Estratégias y actividades en relación con la nutrición:
5.1. Priority Action Areas On the basis of a situation analysis carried out, the following areas for action have been identified:
- To develop a communication strategy for the Food and Nutrition Action Plan engaging all sectors and stake holders.
- To develop a comprehensive system for surveillance and monitoring of food consumption in order to inform on the evaluation of this action plan. The system will incorporate: COSI, HBSC, HIS, EHES, and a new nutrition surveillance programme for all ages that will include information on dietary behaviour. Laboratory studies are also necessary to provide food composition knowledge of local food products.
- To develop the capacity for research in the area of food and nutrition. A capacitybuilding programme for nutrition research is required and must deliver adequate training to upgrade local knowledge in the field of nutrition research.
- To review the Maltese Food–based Dietary Guidelines across the life course, and to base these on a systematic review of evidence on a healthy diet especially the Mediterranean diet adapted to reflect local Maltese culture. The guidelines need to provide detailed guidance to both professionals engaged in nutrition-related activities and the general population on optimal dietary habits. They are to be formulated by a multi-sectoral, multi-disciplinary group and will be based on the findings of the National Food Consumption Survey (2014-2016).

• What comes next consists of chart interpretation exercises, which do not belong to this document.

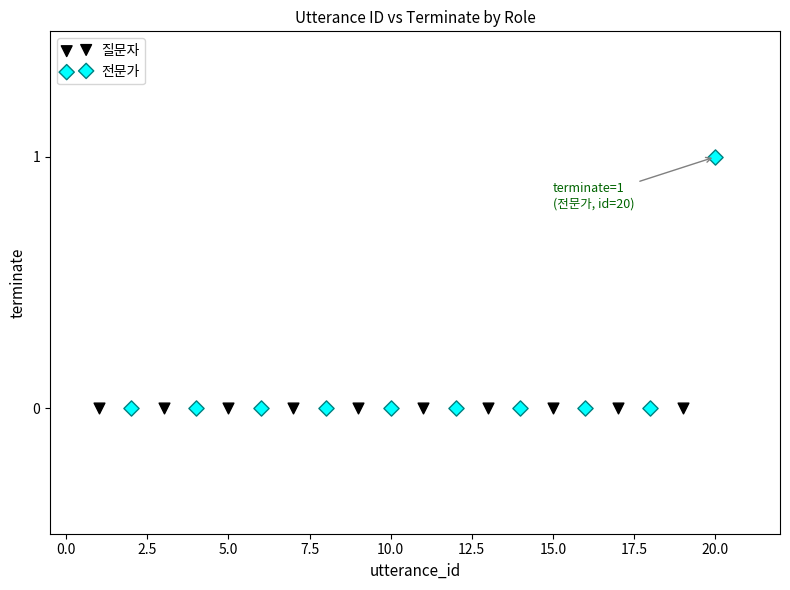

Which series contains the highest Y value?

전문가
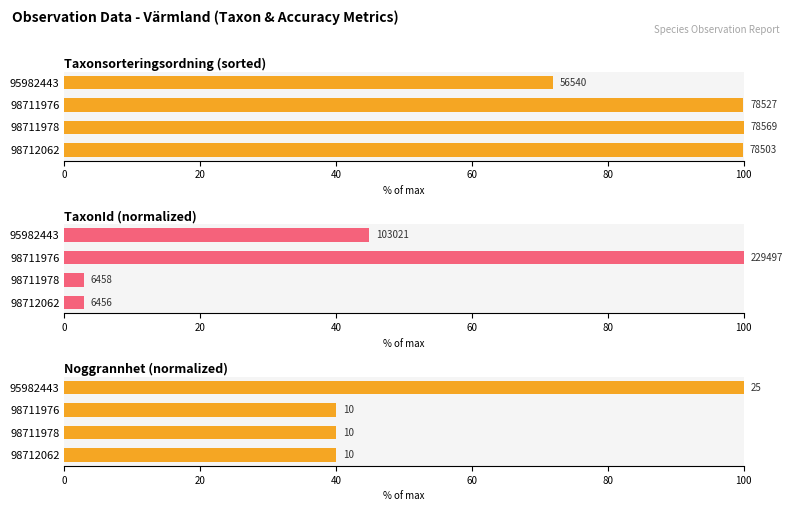

How many bars are there in total?

12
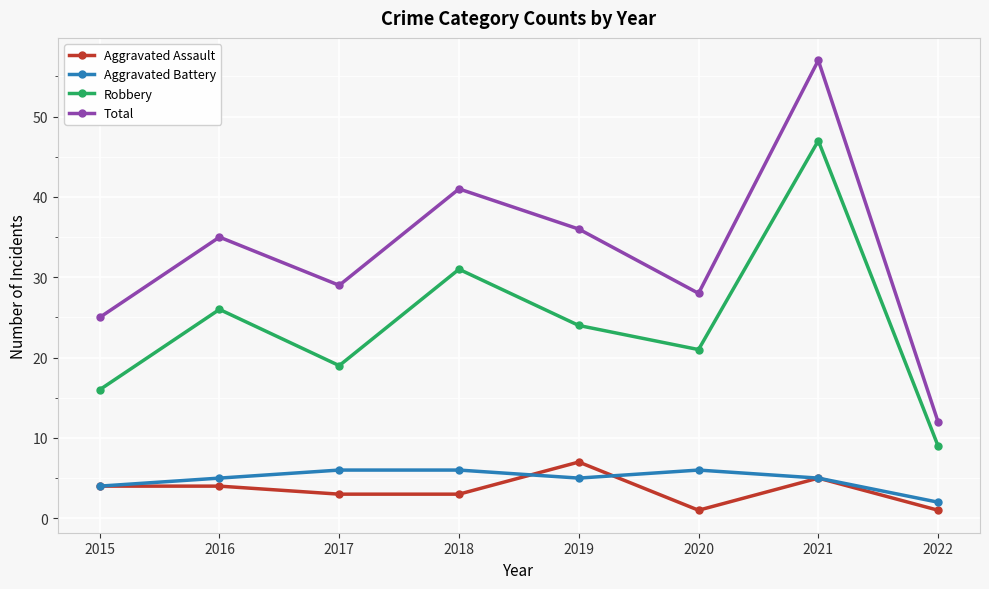

Is the value of Aggravated Assault at 2015 greater than the value of Robbery at 2019?

No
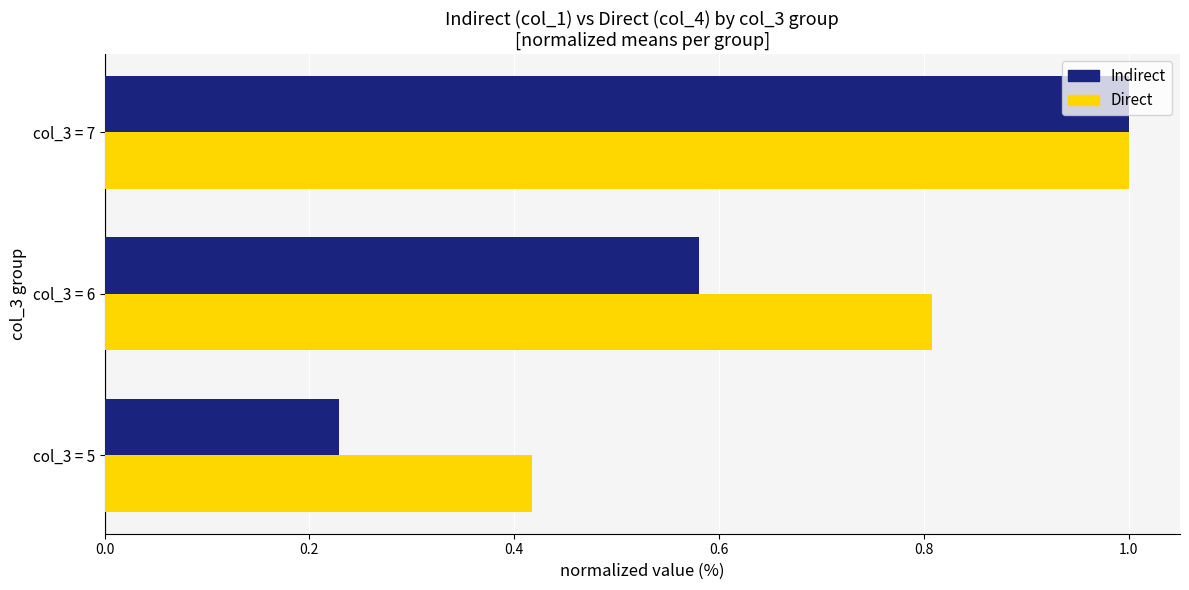

Is the value of Direct at col_3 = 6 greater than the value of Indirect at col_3 = 7?

No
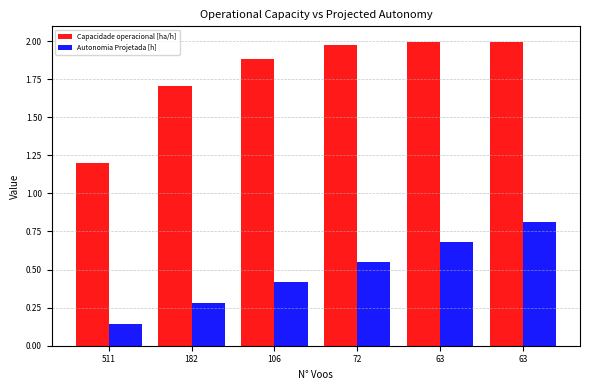

Does the chart contain stacked bars?

No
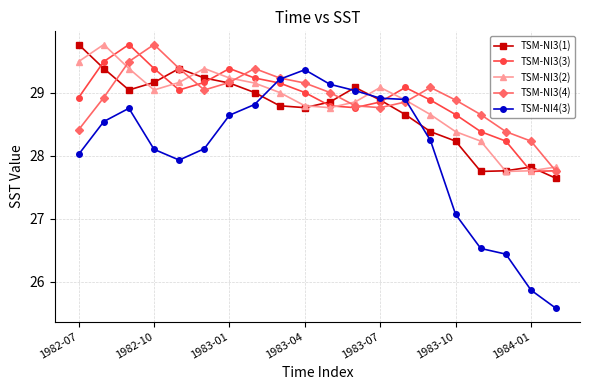

Count the number of categories in the chart.

20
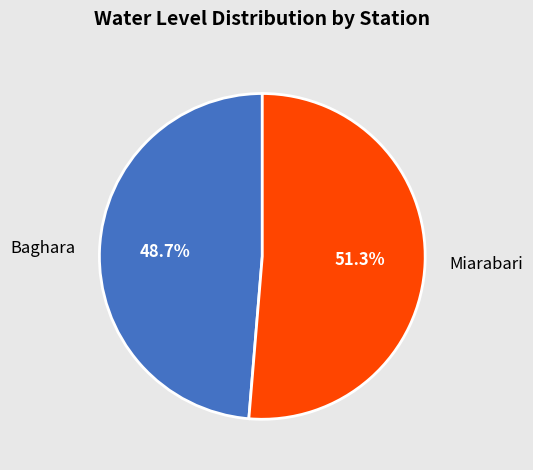

The Baghara slice represents 49% of the pie. True or false?

True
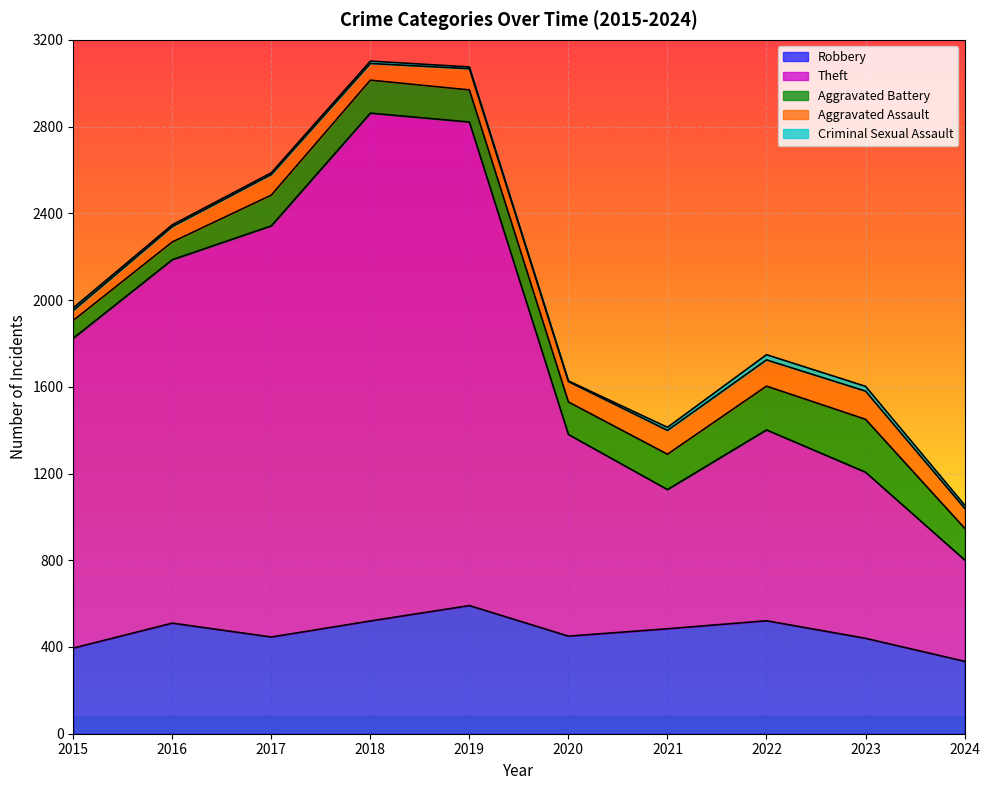

True or false: Aggravated Battery and Robbery intersect in this chart.

False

- To carry out feasibility studies on fiscal/price policies in order to create a framework of incentives to ensure affordability and accessibility of healthy food for all the Maltese population.
- To engage with agriculture and fisheries on the promotion of, accessibility and affordability of preferably fresh fish, fruit and vegetables.
- To introduce agreed mechanisms to reduce salt and sugar, limit saturated fat and eliminate trans fatty acids existing both in local and imported food products. Changes within processed and pre-packed food to reduce salt, sugar and fat intake of the population with minimal change in taste, resulting in health benefits in terms of reducing risk factors responsible for noncommunicable diseases.
- To evaluate and monitor the salt intake of the Maltese population and salt content of all local food products. To continue raising awareness on salt reduction among the general public and to work in partnerships with relevant public and private stakeholders to offer salt-free or salt-reduced local food products.
- To support a healthy start to life by continuing to promote, support, and protect breastfeeding through the adoption and statutorisation of the WHO International Code of Breastmilk Substitutes and related products and enforcement of this legislation. To create incentives within workplaces and public places to support and protect breastfeeding mothers in the community and at the workplace with the aim of achieving the desired target for exclusive breastfeeding up to six months of age.
- To further consolidate current school initiatives in intended to promote and protect healthy diets, drinking of plain safe water and physical activity through the development of a concerted evidence-based School Nutrition Programme.
- To create awareness of the negative impact intake of sugary drinks has on oral health and to monitor and evaluate the consumption of sugary and energy drinks. As described in the Noncommunicable Disease Strategy for Malta (2010), the dentition of schoolchildren can be highly improved through reduced sugar intake from food and beverages. Surveys have described the very high daily intake of sugary carbonated drinks, leading to weight gain and dental caries. To identify and address any issues of potential malnutrition including macro and micro nutrients within vulnerable groups such as older age groups in all settings (hospital, homes, community) by ensuring the affordability and accessibility of food for older people thus guaranteeing a wellbalanced nutritious diet.
- To enhance workplace health promotion with regards to food availability and consumption. The workplace allows access to gainfully employed individuals who are usually in good health. It is a unique opportunity to increase awareness and provide life skills (particularly among males) to avoid the main risk factors for noncommunicable diseases such as unhealthy diets, lack of physical activity, excess weight, binge drinking and smoking.
- To evaluate, reduce and monitor the impact of marketing pressures on children from the media (including social media). Further action is needed to ensure that legislation is in place and enforced.
- To improve the capacity of the health systems to adequately address the health needs of the population in the area of nutrition: Improved training of health care professionals; Referral of patients to the appropriate services; Ensuring adequate numbers of registered nutrition and dietetics professionals in both primary and secondary care.
- To ensure that this action plan is monitored and evaluated in order to ensure that actions within the different settings are achieved according to the timeframe set and within the allocated budget. Coherence with the Noncommunicable Disease Strategy (2010), the National Cancer Plan (2011), the Healthy Weight for Life Strategy (2012) and the National Breast Feeding Policy (2014) must be ensured.